Plaintiff’s case was dismissed on summary judgment, but the Appellate Division reversed. The Appellate Division performed a very academic review of the question of duty. 

In essence, the court held that the plaintiff’s suitemates and three student guests owed him no duty. The court declined to extend social host liability for a first-party claim under the facts of this case. The court also pointed out that no case law or statute imposes a civil tort duty of care on social guests to monitor and control alcoholic drinking of another guest absent a special relationship or circumstance.

The court then addressed the RAs and FDU. The student RAs, and through them FDU vicariously, were exempted from simple negligence under the Charitable Immunity Act. They were not immunized for injuries caused by gross negligence or willful or wanton conduct. The court held that there was no evidence that FDU was grossly negligent or engaged in willful or wanton conduct. However, a fact issue existed as to whether the RAs were grossly negligent or willfully and wantonly indifferent in their failure to enforce FDU’s policies on alcohol.
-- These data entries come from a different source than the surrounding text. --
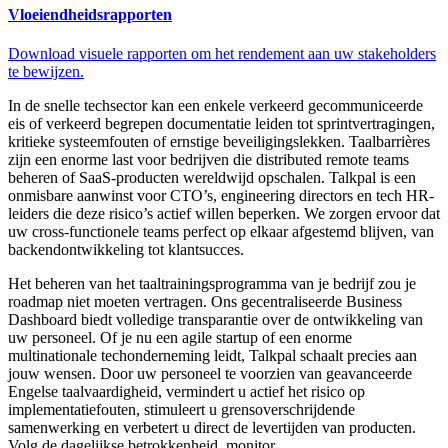
Vloeiendheidsrapporten
Download visuele rapporten om het rendement aan uw stakeholders
te bewijzen.
In de snelle techsector kan een enkele verkeerd gecommuniceerde
eis of verkeerd begrepen documentatie leiden tot sprintvertragingen,
kritieke systeemfouten of ernstige beveiligingslekken. Taalbarrières
zijn een enorme last voor bedrijven die distributed remote teams
beheren of SaaS-producten wereldwijd opschalen. Talkpal is een
onmisbare aanwinst voor CTO’s, engineering directors en tech HR-
leiders die deze risico’s actief willen beperken. We zorgen ervoor dat
uw cross-functionele teams perfect op elkaar afgestemd blijven, van
backendontwikkeling tot klantsucces.
Het beheren van het taaltrainingsprogramma van je bedrijf zou je
roadmap niet moeten vertragen. Ons gecentraliseerde Business
Dashboard biedt volledige transparantie over de ontwikkeling van
uw personeel. Of je nu een agile startup of een enorme
multinationale techonderneming leidt, Talkpal schaalt precies aan
jouw wensen. Door uw personeel te voorzien van geavanceerde
Engelse taalvaardigheid, vermindert u actief het risico op
implementatiefouten, stimuleert u grensoverschrijdende
samenwerking en verbetert u direct de levertijden van producten.
Volg de dagelijkse betrokkenheid, monitor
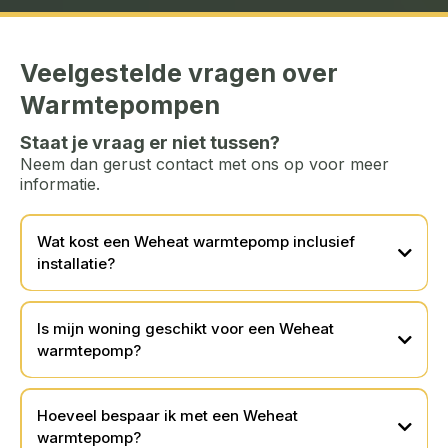
Veelgestelde vragen over
Warmtepompen
Staat je vraag er niet tussen?
Neem dan gerust contact met ons op voor meer
informatie.
Wat kost een Weheat warmtepomp inclusief
installatie?
Is mijn woning geschikt voor een Weheat
warmtepomp?
Hoeveel bespaar ik met een Weheat
warmtepomp?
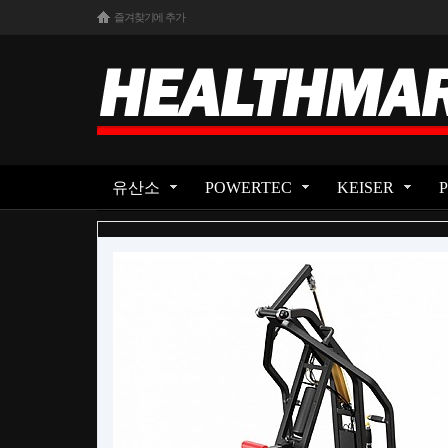
즐겨찾기에 추가
유산소
POWERTEC
KEISER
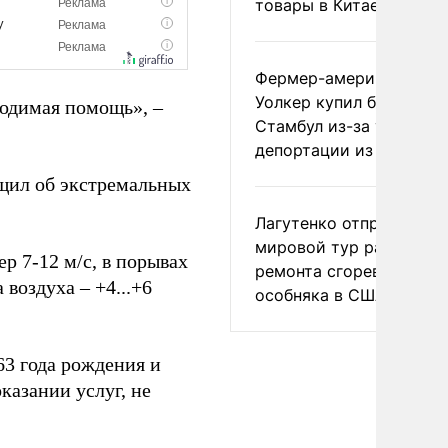
товары в Китае
Фермер-американец
Уолкер купил билет в
ходимая помощь», –
Стамбул из-за угрозы
депортации из России
щил об экстремальных
Лагутенко отправился в
мировой тур ради
р 7-12 м/с, в порывах
ремонта сгоревшего
 воздуха – +4...+6
особняка в США
63 года рождения и
казании услуг, не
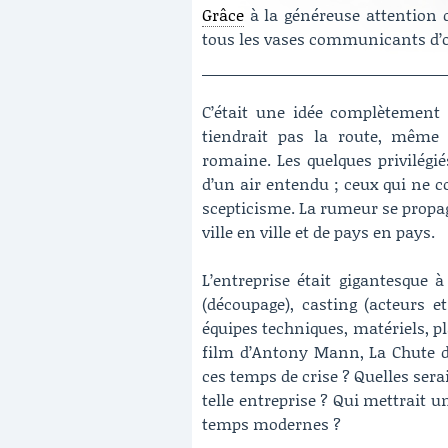
Grâce
à la généreuse attention de
tous les vases communicants d’o
C’était une idée complètement f
tiendrait pas la route, même 
romaine. Les quelques privilégi
d’un air entendu ; ceux qui ne c
scepticisme. La rumeur se propa
ville en ville et de pays en pays.
L’entreprise était gigantesque 
(découpage), casting (acteurs et
équipes techniques, matériels, 
film d’Antony Mann, La Chute de
ces temps de crise ? Quelles sera
telle entreprise ? Qui mettrait 
temps modernes ?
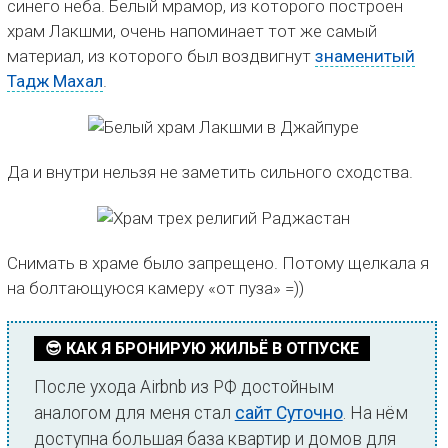
синего неба. Белый мрамор, из которого построен
храм Лакшми, очень напоминает тот же самый
материал, из которого был воздвигнут
знаменитый
Тадж Махал
.
Да и внутри нельзя не заметить сильного сходства.
Снимать в храме было запрещено. Потому щелкала я
на болтающуюся камеру «от пуза» =))
😎 КАК Я БРОНИРУЮ ЖИЛЬЁ В ОТПУСКЕ
После ухода Airbnb из РФ достойным
аналогом для меня стал
сайт Суточно
. На нём
доступна большая база квартир и домов для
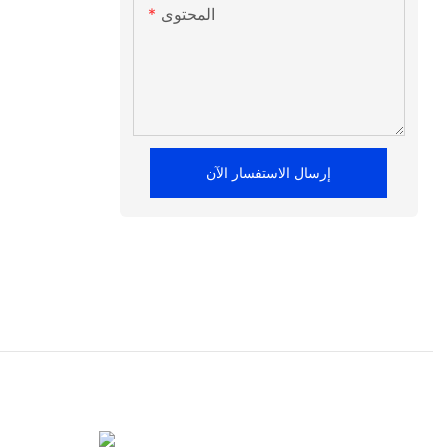
المحتوى
إرسال الاستفسار الآن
The court held that a jury question existed as to whether the RAs – and FDU vicariously - were liable under these theories and remanded the case to the trial court. See generally, N.J.S.A. 2A:53A-7 et. seq. The court ruled that the jury would have to consider the plaintiff’s comparative negligence at trial as well. 

DISCLAIMER: This Alert is designed to keep you aware of recent developments in the law. It is not intended to be legal advice, which can only be given after the attorney understands the facts of a particular matter and the goals of the client.